L’impennata di presenze di cavalli con la colica nelle cliniche in questo ultimo periodo mi fa pensare che, oltre sicuramente al caldo di questa interminabile estate, ci sia un problema alimentare di fondo compatibile, appunto, con una scarsità di fibra nella dieta. La combinazione di pascoli aridi già a giugno, l’erba eccessivamente matura e dunque ricca di lignina, un’ingente perdita di elettroliti con la sudorazione, dovuta a questo caldo eccessivo, e spesso anche contenitori e beverine sporche, che rallentano l’assunzione di un’adeguata quantità di acqua, incrementano la frequenza di queste patologie.
Tutti noi dobbiamo avere ben chiaro come l’obbiettivo dei prossimi mesi sia quello di non far mancare la giusta quantità di fibra ai cavalli, senza per questo dover fare un mutuo in banca.

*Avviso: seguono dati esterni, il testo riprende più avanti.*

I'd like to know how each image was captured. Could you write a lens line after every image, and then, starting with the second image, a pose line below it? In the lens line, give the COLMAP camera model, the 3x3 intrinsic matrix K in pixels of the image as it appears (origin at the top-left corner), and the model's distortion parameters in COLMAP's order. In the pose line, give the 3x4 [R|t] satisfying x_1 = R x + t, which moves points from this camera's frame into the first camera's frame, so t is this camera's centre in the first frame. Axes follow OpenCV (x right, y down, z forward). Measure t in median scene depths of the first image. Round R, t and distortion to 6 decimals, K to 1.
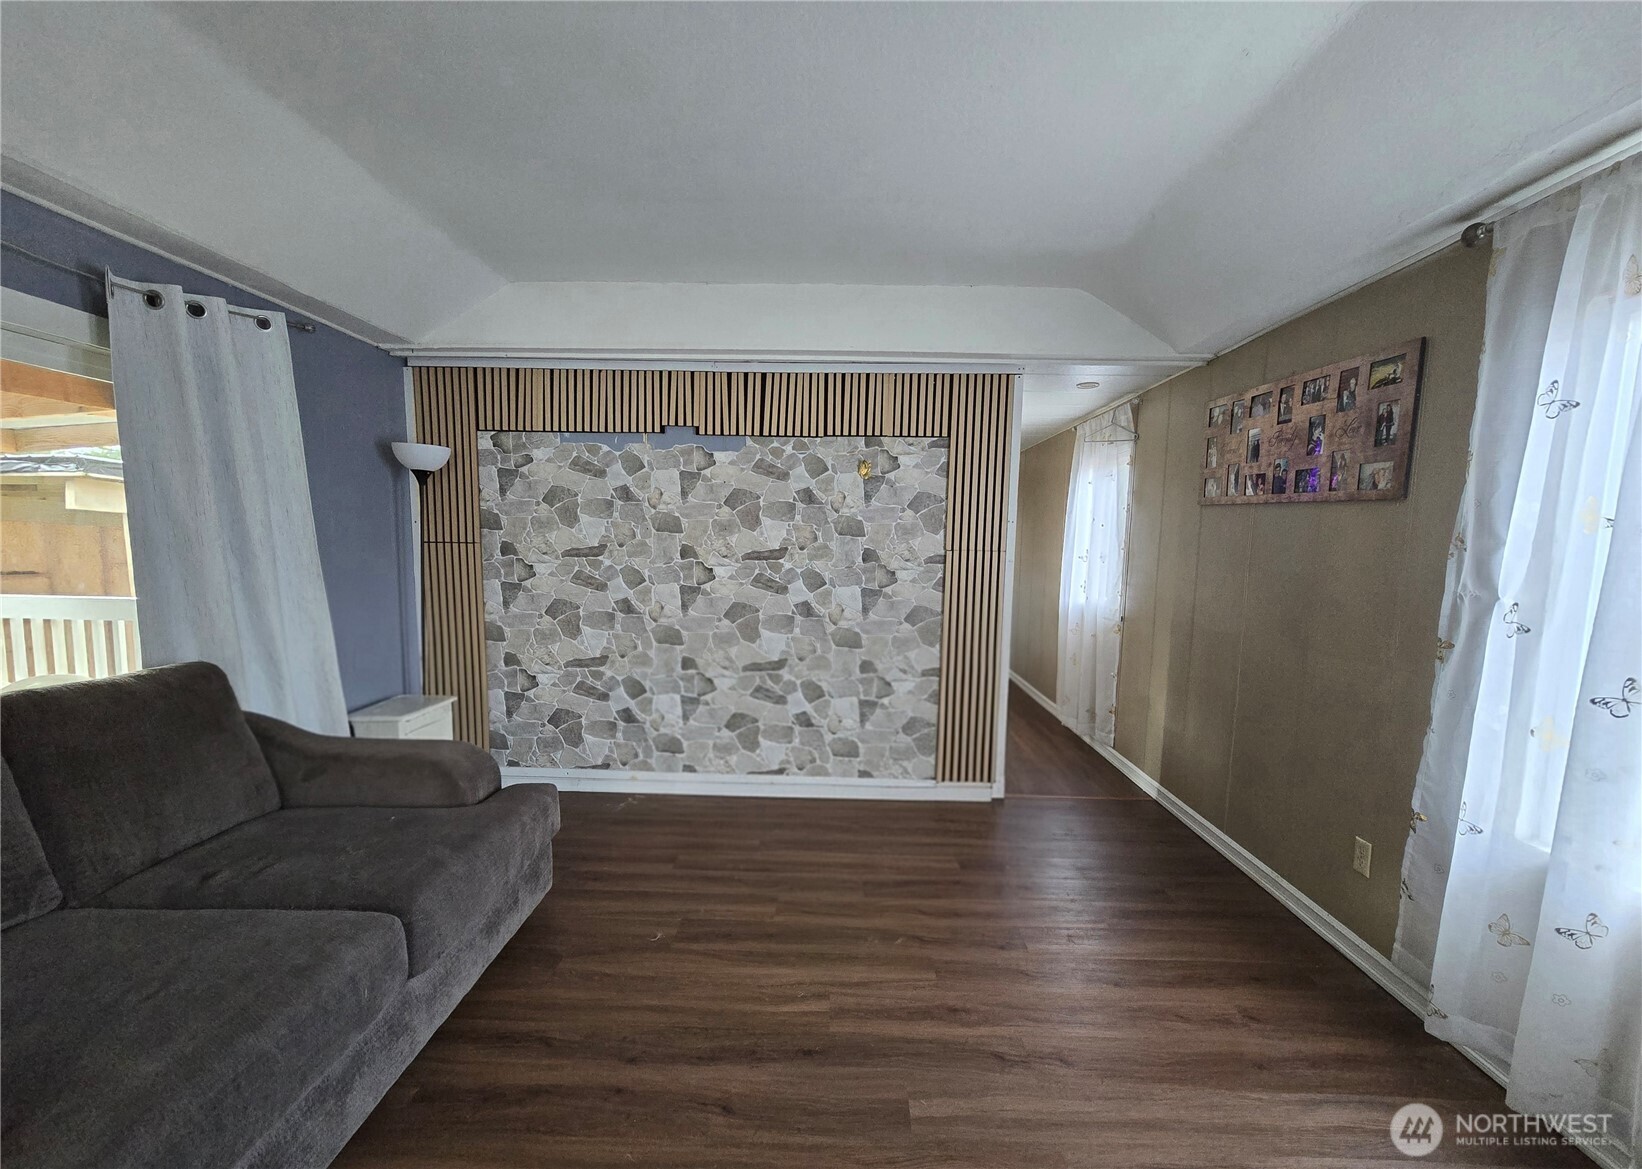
lens RADIAL K [[665.9, 0, 827.2], [0, 665.9, 607.6], [0, 0, 1]] dist [-0.001302, -0.000341]
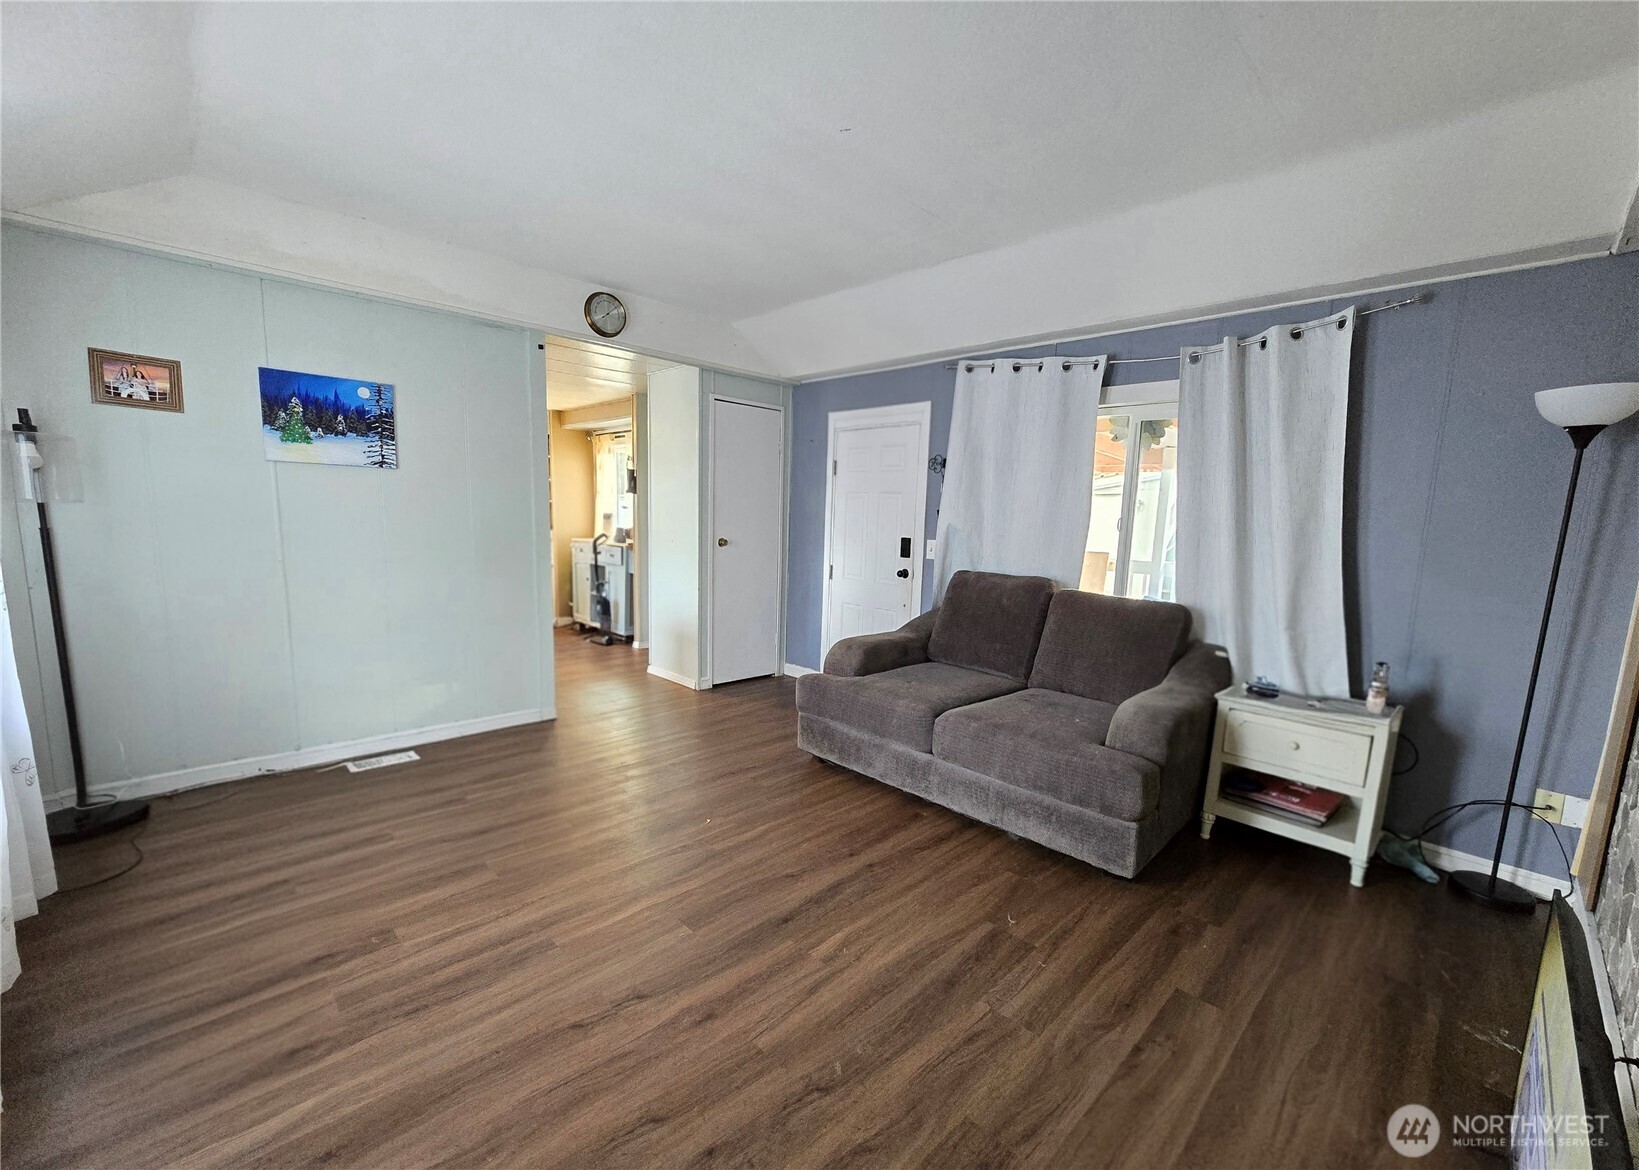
lens RADIAL K [[664.7, 0, 825.7], [0, 664.7, 608.0], [0, 0, 1]] dist [-0.001302, -0.000341]
pose [[-0.694548, 0.063363, -0.716651, 0.384694], [-0.121183, 0.971578, 0.203348, -0.068116], [0.709167, 0.228081, -0.667129, 0.888930]]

Mi rivolgo soprattutto alle scuderie, che dovrebbero spalmare i rincari sul costo delle pensioni, senza calare le quantità di fieno e mangime che danno ai cavalli. 

E se il fieno è difficile da reperire, si possono trovare altre fonti di fibra da integrare alla dieta e da aggiungere al fieno, che anche se in minor quantità non deve mancare per nessuna ragione. Pastoni a base di barbabietola e crusca, pellet di erba medica da bagnare, fieno in wafer (sempre da bagnare), che al momento non sembra aver avuto dei rincari così esagerati, possono essere tenuti in considerazione. Non sarà mai come mangiare il fieno, che in animali “pascolatori” come i cavalli ha anche un significato etologico non trascurabile, ma in un momento di carestia come questo, ci possono aiutare a superare la crisi limitando i problemi che una dieta povera di fibra può dare.

Rod ama le barbabietole

 Non dimentichiamoci poi delle reti da slow feeding, dove un’adeguata razione di fieno viene mangiata più lentamente senza che vi sia alcuno spreco. In natura ci sono sempre periodi dell’anno in cui per i cavalli è normale non avere erba fresca a disposizione, solitamente a fine estate, e in genere si gestiscono comunque bene, accontentandosi di quello che rimane nei pascoli, per lo più sterpaglie ed erba matura. 

Le reti da slow feeling

Non sono certamente grassi, ma le femmine portano avanti le gravidanze e i piccoli crescono nell’attesa che passi poi l’inverno e che con la primavera successiva ci sia nuovamente a disposizione erba ricca e abbondante. Anche in questi periodi di magra lo stomaco non rimane vuoto troppo a lungo, benché quello che mangiano non è particolarmente ricco di nutrienti. Il mangiare lentamente e spesso dalla rete, aiuta molto a non sprecare il fieno e favorisce il comportamento che i cavalli avrebbero in natura, anche se le risorse disponibili sono ridotte. 

Dobbiamo considerare che nel corso della storia della terra i cambiamenti climatici sono sempre avvenuti e che non è vero che i cavalli hanno a disposizione verdi praterie dove pascolare tutto l’anno. Quindi un anno di siccità non mi preoccuperebbe particolarmente, se non fosse che la gestione degli animali in cattività non gli fornisce la possibilità di muoversi e dunque di trovarsi da soli quello che più gli serve per poter sopravvivere. I nostri cavalli sportivi dipendono in tutto e per tutto da noi, e dunque siamo noi che dobbiamo trovare per loro la miglior soluzione per superare un periodo in cui la natura sicuramente non favorisce il loro benessere. 
Se il vostro maneggio vi chiede un aumento per far fronte ai rincari non prendetevela, è solo un atteggiamento serio ed onesto secondo me. Cercate di capire che è meglio pagare qualcosa in più piuttosto che ci rimetta il cavallo. Anche perché le spese per affrontare una colica o un gastrite dal punto di vista veterinario, sono molto superiori a quel rincaro, alla fine dell’anno. 

Pensate eventualmente a delle fonti alternative di fibra da integrare alla normale alimentazione e pensate che questo è solo un periodo, almeno spero, e che malgrado i cambiamenti climatici modificheranno molto le nostre abitudini nel corso dei prossimi anni, probabilmente già l’anno prossimo le cose potranno andare meglio e i costi torneranno entro dei range più accettabili. 

Cerchiamo di pensare positivo, altrimenti si fa troppa fatica a superare momenti problematici come questo.